According to Children’s Medical Center Dallas, some doses of melatonin can be safe for children with short-term use, but side effects can include headaches, drowsiness, bedwetting, irritability and nausea.The hospital recommends consulting with a pediatrician before giving your child melatonin. They recommend only 1-3 milligrams for preschool aged children.
Perkins posted about her child’s experience in a Facebook post. She said she has since received a number of messages from parents who went to pick up their kids from Sugar N Spice and were told that they too had been given the sleep aid.
DHR confirmed to AL.com that the “Child Care Services Division is aware of the allegations, and our next steps are underway.”
While the agency did not comment further on the investigation, its website lists a substantiated complaint against the day care for administering medication on April 28, one day after Perkins filed a police report. Perkins said a state DHR investigator was present at the day care and took her witness statement on the same day.
A spokesperson said more public information will be available soon.
The owner of Sugar N Spice, Kent Marshall, said the accusations are a lie.
The daycare has been owned by his family since the 1970s. Marshall said this is the first time someone has complained about improper medication.
“This is very, very disturbing and it’s very unfortunate how people can do this to businesses,” Marshall said. “I want to know the truth and I want this to be investigated completely. I will say, I’m a reasonable person, people make mistakes. If one of the children that was supposed to get melatonin spit it out and that other child got it, that’s a potential way that a child could get something.

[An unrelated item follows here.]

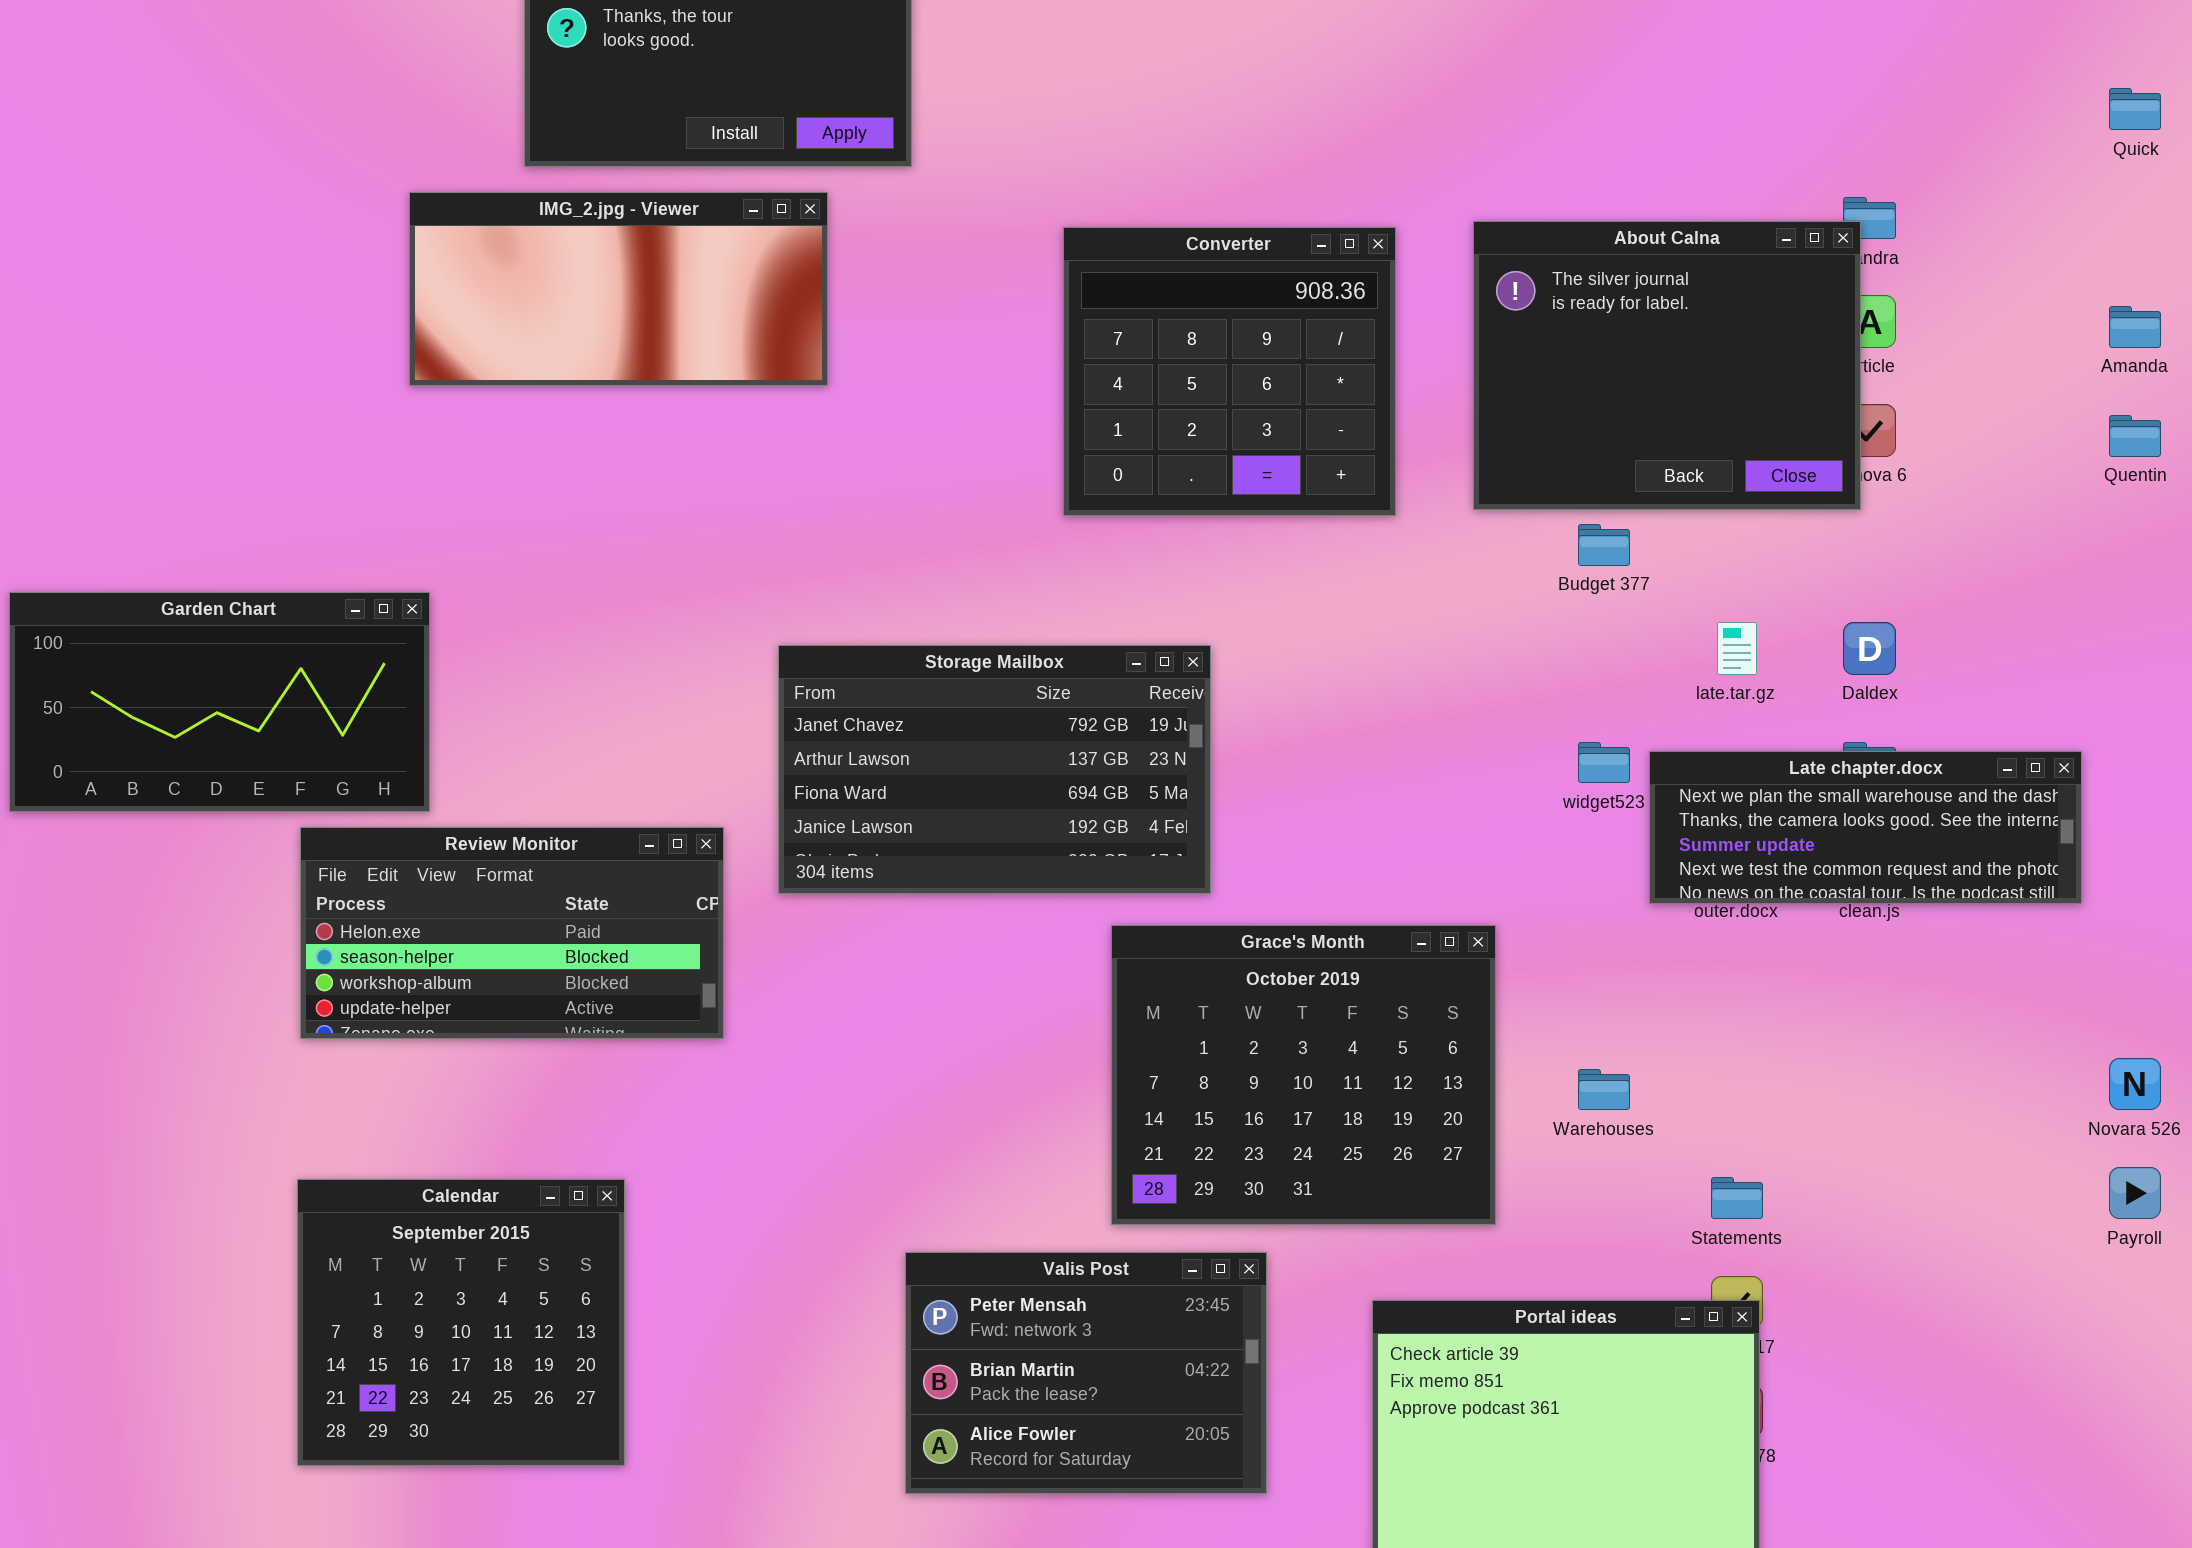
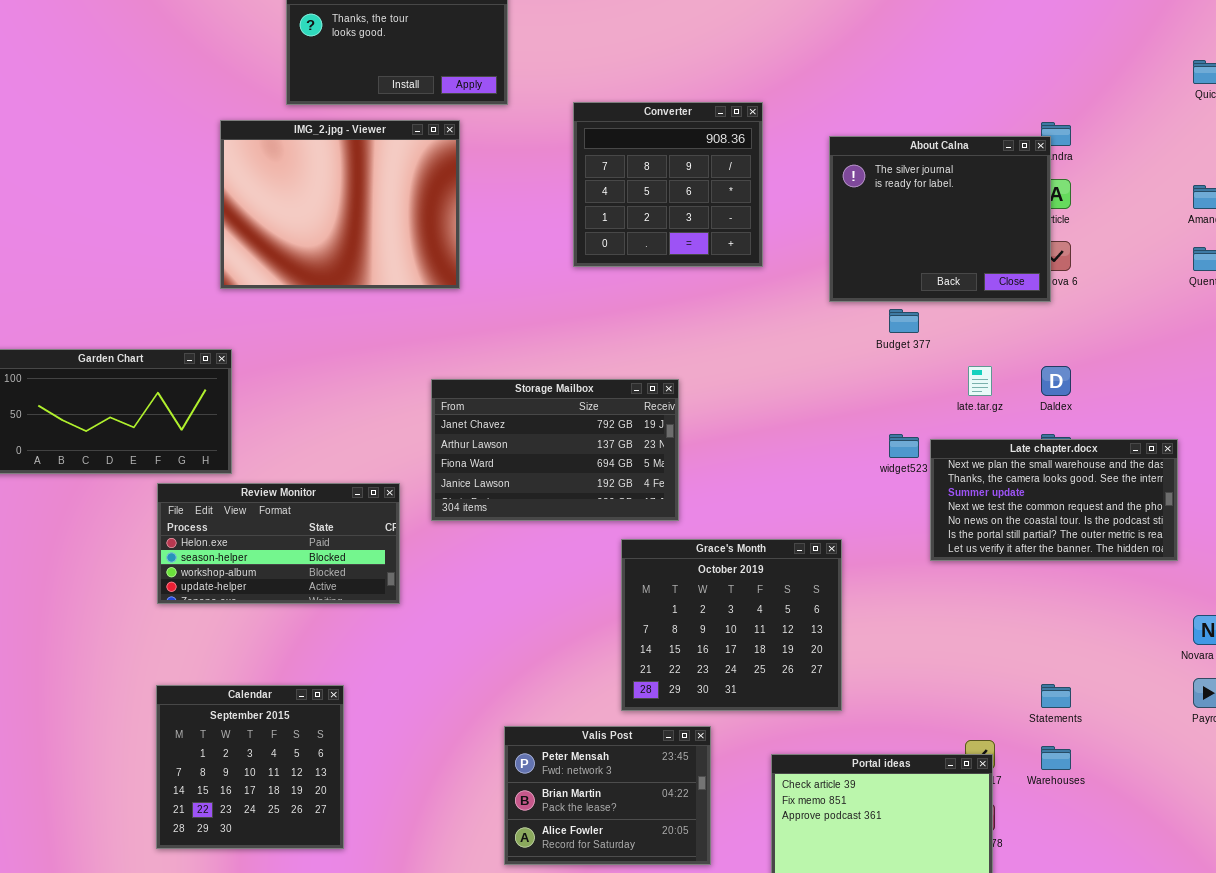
IMG_2.jpg - Viewer: [409,192,828,386] -> [220,120,460,289], resized
Converter: [1063,227,1396,516] -> [573,102,763,267], moved
Late chapter.docx: [1649,751,2082,904] -> [930,439,1178,561], resized
Warehouses: [1578,1069,1630,1110] -> [1041,746,1071,770], moved
Statements: [1711,1177,1763,1219] -> [1041,684,1071,708], moved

But the timing of it does not make sense.”
There are other complaints listed against the daycare on the DHR website dating back to August 2022, but the cause of the complaints are only listed as ‘supervision at all times’ or ‘staff-parent communicate.” No adverse actions are noted to have been taken against the facility.

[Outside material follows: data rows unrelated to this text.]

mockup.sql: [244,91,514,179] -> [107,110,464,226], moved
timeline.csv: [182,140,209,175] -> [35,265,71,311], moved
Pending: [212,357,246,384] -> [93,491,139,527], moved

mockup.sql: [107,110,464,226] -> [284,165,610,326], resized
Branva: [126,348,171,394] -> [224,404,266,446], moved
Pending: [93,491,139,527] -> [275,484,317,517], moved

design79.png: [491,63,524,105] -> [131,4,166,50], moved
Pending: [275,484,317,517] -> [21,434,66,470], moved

Marshall said his day care has always required a parental authorization form for all over the counter medication use, even including diaper cream and Vaseline, but will now also require a doctor’s note.
He claimed that Perkins and the staff members who reported the melatonin are ‘colluding’ against him because the staff member was allegedly found out to have lied about their educational background.
But Perkins says her only motivation is the wellbeing of her child. She has since withdrawn her daughter from the facility.
“They medicated my child without my permission. They medicated all these kids for God knows how long without any parental permission, without doctor’s notes, without any anything at all. And it’s okay if these people don’t want to work at a child care. They don’t have to work in child care, but they don’t need to hurt the kids just because they can’t control them,” said Perkins.
Hoover Police Capt Keith Czeskleba said the investigation is being handled by Jefferson County DHR and any charges against the day care or its staff would be contingent on their findings.